▸ **TEXT PASSAGE**
+3  A: 

The * 2 is because RegSetValueEx wants to know the number of bytes to write und each char (wchar_t) in a wstring is two bytes wide. So the resulting byte-array has twice the size!

Dario
It's more portable to use "sizeof _TCHAR" insetad of 2. :-D
Chris Jester-Young
So it would be better to write wNewValue.size()*sizeof(wchar_t) to make it clear what's going on.
Mark Ruzon
+7  A: 
void function(const std::string& newValue)
{
    HKEY keyHandle;
    if(RegOpenKeyEx(HKEY_CLASSES_ROOT, TEXT("some key"),0,KEY_ALL_ACCESS,&keyHandle) == ERROR_SUCCESS)
    {

        if (RegSetValueExA(keyHandle, "some value", NULL, REG_SZ, (const BYTE*)newValue.c_str(), newValue.size() + 1)==ERROR_SUCCESS)
        {
                //do something
        }
        RegCloseKey(keyHandle);
    }
}

I removed the part where you convert your string to a wstring, instead you'll be using the ANSI version of RegSetValueEx explicitly.

quote from RegSetValueEx remarks in MSDN:

If dwType is the REG_SZ, REG_MULTI_SZ, or REG_EXPAND_SZ type and the ANSI version of this function is used (either by explicitly calling RegSetValueExA or by not defining UNICODE before including the Windows.h file), the data pointed to by the lpData parameter must be an ANSI character string. The string is converted to Unicode before it is stored in the registry.

Also note that the cbData parameter should include the size of the null termination aswell.

Idan K
If you're explicitly using the ANSI version, you shouldn't use the TEXT() macro, which will expand to L"foo" if UNICODE is defined.
Adam Rosenfield
copy paste back firing! removed, thanks.
Idan K
So as long as I don't use any non-ANSI characters I'm just fine using the ANSI versions of winapi functions? (that seems logical, but I didn't think of that)
Emile Vrijdags
the Win32API functions that expect text are divided to ANSI (ends with A in the function name) and Unicode (ends with W), most of them anyway. so you could use std::string with the A's and std::wstring with the W's.
Idan K
@ejac: your example would not have worked if your input has characters outside of (probably) ASCII anyway since you were doing a bitwise expansion with `wNewValue.assign(newValue.begin(), newValue.end())`. Remember that wNewValue is a UNICODE character sequence so the bitwise assignment will only work if all of the character points in newValue are valid UNICODE code points. In other words, newValue contains ONLY ISO-8859-1 characters.

▸ **GIVEN INFORMATION**
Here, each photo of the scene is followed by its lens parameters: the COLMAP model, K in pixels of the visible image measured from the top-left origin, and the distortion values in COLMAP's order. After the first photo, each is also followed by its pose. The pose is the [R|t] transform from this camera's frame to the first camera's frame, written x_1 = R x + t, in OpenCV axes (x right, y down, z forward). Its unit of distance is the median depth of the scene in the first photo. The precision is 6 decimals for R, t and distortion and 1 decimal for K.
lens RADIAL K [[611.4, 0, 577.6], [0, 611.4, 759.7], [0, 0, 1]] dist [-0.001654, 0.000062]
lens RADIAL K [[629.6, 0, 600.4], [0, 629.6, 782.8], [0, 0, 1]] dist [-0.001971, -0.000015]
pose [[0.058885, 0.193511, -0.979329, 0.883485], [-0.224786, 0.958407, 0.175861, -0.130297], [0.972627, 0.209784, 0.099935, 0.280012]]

▸ **PROBLEM A**
Quote the RegSetValueEx discussion from "If dwType is" up to and including "think of that)".
▸ **PROBLEM B**
According to the RegSetValueEx discussion, what should the cbData parameter also include?

▸ **WRITTEN RESPONSE A**
If dwType is the REG_SZ, REG_MULTI_SZ, or REG_EXPAND_SZ type and the ANSI version of this function is used (either by explicitly calling RegSetValueExA or by not defining UNICODE before including the Windows.h file), the data pointed to by the lpData parameter must be an ANSI character string. The string is converted to Unicode before it is stored in the registry.

Also note that the cbData parameter should include the size of the null termination aswell.

Idan K
If you're explicitly using the ANSI version, you shouldn't use the TEXT() macro, which will expand to L"foo" if UNICODE is defined.
Adam Rosenfield
copy paste back firing! removed, thanks.
Idan K
So as long as I don't use any non-ANSI characters I'm just fine using the ANSI versions of winapi functions? (that seems logical, but I didn't think of that)

▸ **WRITTEN RESPONSE B**
The size of the null termination.